There are some recommend readings:
- There Ain’t No Such Thing as Plain Text by Coding Horror which shows a email and web encoding case in 2005.
- The Absolute Minimum Every Software Developer Absolutely, Positively Must Know About Unicode and Character Sets (No Excuses!) by Joel Spolsky told the Unicode story from the old C char type in 2003.
- Unicode on Wikipedia gives the general ideas about it.
- A Programmer’s Introduction to Unicode by Nathan Reed visualizes the Unicode code point plans and explains it with encodings and combining marks.

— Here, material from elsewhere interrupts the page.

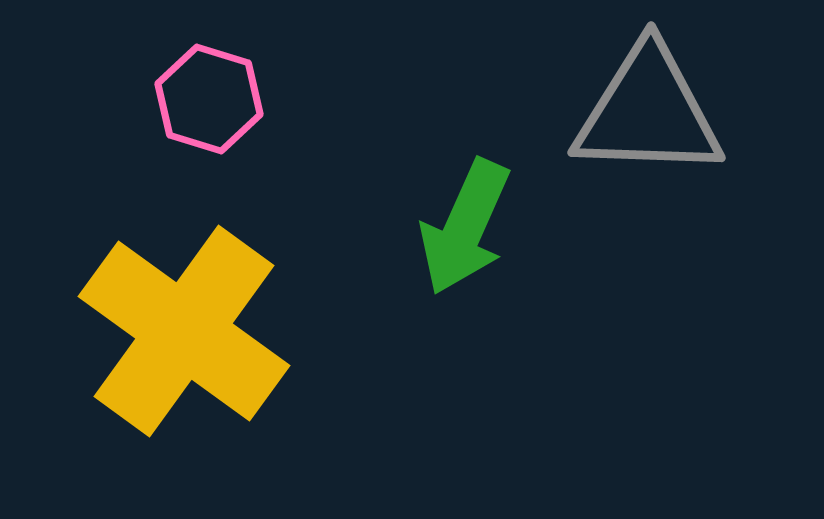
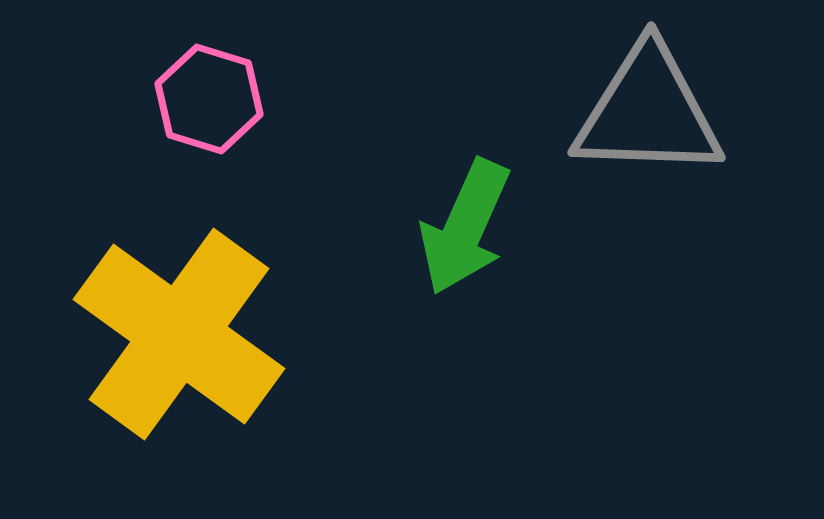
yellow cross: moved 5 px left, 3 px down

Encodings is not the Unicode
Unicode works on character-level for the world’s writing system. It doesn’t help you deal with the language, such as searching Chinese which isn’t separated by the blank. But it reveals the relation between the encodings and characters.
There isn’t a string without encoding.
If you ever forgot that or not understood, you won’t know why a same string can’t be the same in the byte array.
Unicode regulates more than code points
A common programming is comparing the string. This problem has two aspects, one is with encoding above explained. The other is Unicode standard. Unicode intends to represent character in the writing system. A single code point can be represented by a series of code points. The abstract layers in the software also wants to make it easy for the programmers. So now it’s time to remind you for another thing.
For example, the Vietnamese letter “ệ” can be expressed in five different ways:
- Fully precomposed: U+1EC7 “ệ”
- Partially precomposed: U+1EB9 “ẹ” + U+0302 “◌̂”
- Partially precomposed: U+00EA “ê” + U+0323 “◌̣”
- Fully decomposed: U+0065 “e” + U+0323 “◌̣” + U+0302 “◌̂”
- Fully decomposed: U+0065 “e” + U+0302 “◌̂” + U+0323 “◌̣”
– A Programmer’s Introduction to Unicode, Nathan Reed
A character have different representation even with the same encoding.
I won’t elaborate more. Here is some further directions to read.
Unicode website offers many readings for the problem and intention. And ICU has a C/C++/Java implementation for these problems.